On his second day as North Carolina Governor, Pat McCrory signed into law House Bill 4, a comprehensive reform of North Carolina’s unemployment insurance system. The law applies to new claims for unemployment benefits filed on or after July 1, 2013.

One of the most significant provisions of the law is the reduction in the maximum weekly benefit amount paid to the unemployed from $535 to $350 per week. House Bill 4 also reduces the maximum duration of unemployment benefits from 26 weeks to 20 weeks. In addition, for new claims filed on or after July 1, 2013, the duration of benefits will be based on a sliding scale of 5 weeks to 20 weeks, tied to the North Carolina’s seasonal adjustable statewide unemployment rate.

The new law eliminates the health exclusion that currently allows a claimant to avoid disqualification from benefits if the claimant can prove he or she left work due to a disability or other health condition.
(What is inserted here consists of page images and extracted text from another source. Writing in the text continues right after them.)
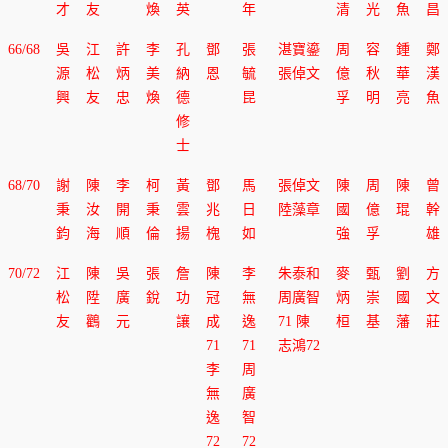
才
友
煥
英
年
清
光
魚
昌
66/68
吳
江
許
李
孔
鄧
張
湛寶鎏
周
容
鍾
鄭
源
松
炳
美
納
恩
毓
張倬文
億
秋
華
漢
興
友
忠
煥
德
昆
孚
明
亮
魚
修
士
68/70
謝
陳
李
柯
黃
鄧
馬
張倬文
陳
周
陳
曾
秉
汝
開
秉
雲
兆
日
陸藻章
國
億
琨
幹
鈞
海
順
倫
揚
槐
如
強
孚
雄
70/72
江
陳
吳
張
詹
陳
李
朱泰和
麥
甄
劉
方
松
陞
廣
銳
功
冠
無
周廣智
炳
崇
國
文
友
鸛
元
讓
成
逸
71 陳
桓
基
藩
莊
71
71
志鴻72
李
周
無
廣
逸
智
72
72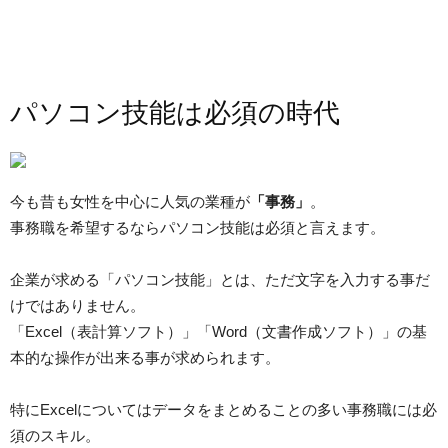
パソコン技能は必須の時代
今も昔も女性を中心に人気の業種が
「事務」
。
事務職を希望するならパソコン技能は必須と言えます。
企業が求める「パソコン技能」とは、ただ文字を入力する事だ
けではありません。
「Excel（表計算ソフト）」「Word（文書作成ソフト）」の基
本的な操作が出来る事が求められます。
特にExcelについてはデータをまとめることの多い事務職には必
須のスキル。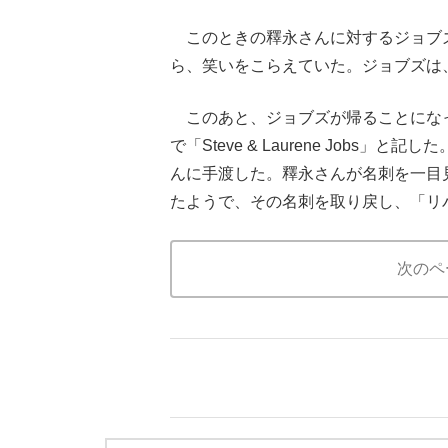
このときの釋永さんに対するジョブ
ら、笑いをこらえていた。ジョブズは
このあと、ジョブズが帰ることにな
で「Steve & Laurene Job
んに手渡した。釋永さんが名刺を一目
たようで、その名刺を取り戻し、「リ
次のペ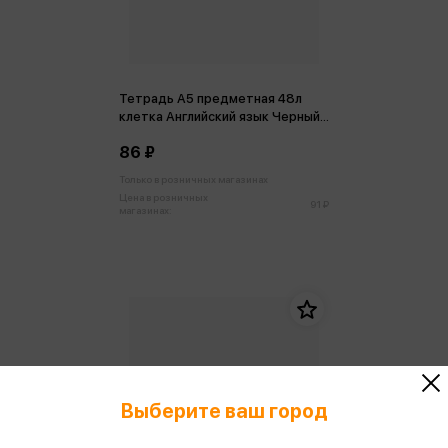
Тетрадь А5 предметная 48л
клетка Английский язык Черный
алмаз, пластиковая обложка
86 ₽
Только в розничных магазинах
Цена в розничных
91 ₽
магазинах:
Выберите ваш город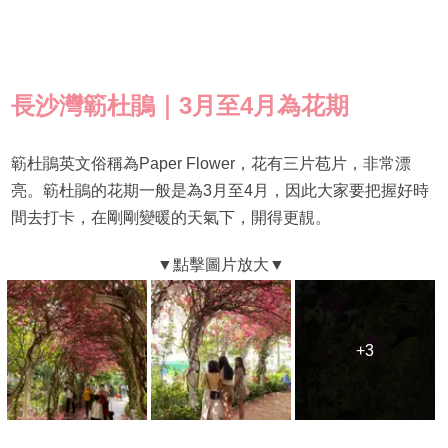
長沙灣簕杜鵑｜3月至4月為花期
簕杜鵑英文俗稱為Paper Flower，花有三片苞片，非常漂
亮。簕杜鵑的花期一般是為3月至4月，因此大家要把握好時
間去打卡，在剛剛變暖的天氣下，開得更靚。
+3
+3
The health exclusion also applies if the claimant proves that he or she left work due to a disability or health condition of the claimant’s minor child, parent, or immediate family member.

The law also makes significant changes to “attached claims” for employees to receive unemployment benefits during periods of work slowdowns or temporary layoffs. One change limits North Carolina employers to filing only one attached claim per employee per a calendar year and limiting the period of partial unemployment for which an attached claim is filed to 6 weeks.

The unemployment measure also redefines North Carolina’s statutory definition of “suitable work,” which governs a claimant’s continued eligibility for unemployment benefits. The law provides that after receiving 10 weeks of unemployment benefit payments a claimant must accept any “suitable work,” now defined as any offer of employment paying at least 120% of the claimant’s weekly benefit amount.

Finally, the law eliminates “substantial fault” as a means by which North Carolina employers could at least partially disqualify a claimant from obtaining unemployment benefits. The elimination of substantial fault as a defense likely will result in an even greater emphasis on workplace “misconduct” as the principal basis by which North Carolina employers can defend against claims for unemployment benefits where the employee is separated by termination.

Best practices for North Carolina employers to defend against unemployment benefit claims include:

  • documenting employees’ acknowledgement of receipt of written workplace policies, and
  • enforcing and documenting progressive discipline.

In addition, North Carolina employers should consider reviewing closely their Form NCUI 104, which is issued by the Division of Employment Security each November. The Form NCUI 104 details the employers’ unemployment insurance tax rate calculation for the succeeding calendar year. A North Carolina employer can file a protest with the Division of Employment Security if an error occurred in the preparation of the Form NCUI 104.

In addition, because North Carolina unemployment insurance tax rates are determined under an experience rating system, in some instances an experience rating employer can make a voluntary contribution to reduce its unemployment insurance tax liability. The contribution must be made to the Division of Employment Security within 30 days of the mailing of the Form NCUI 104.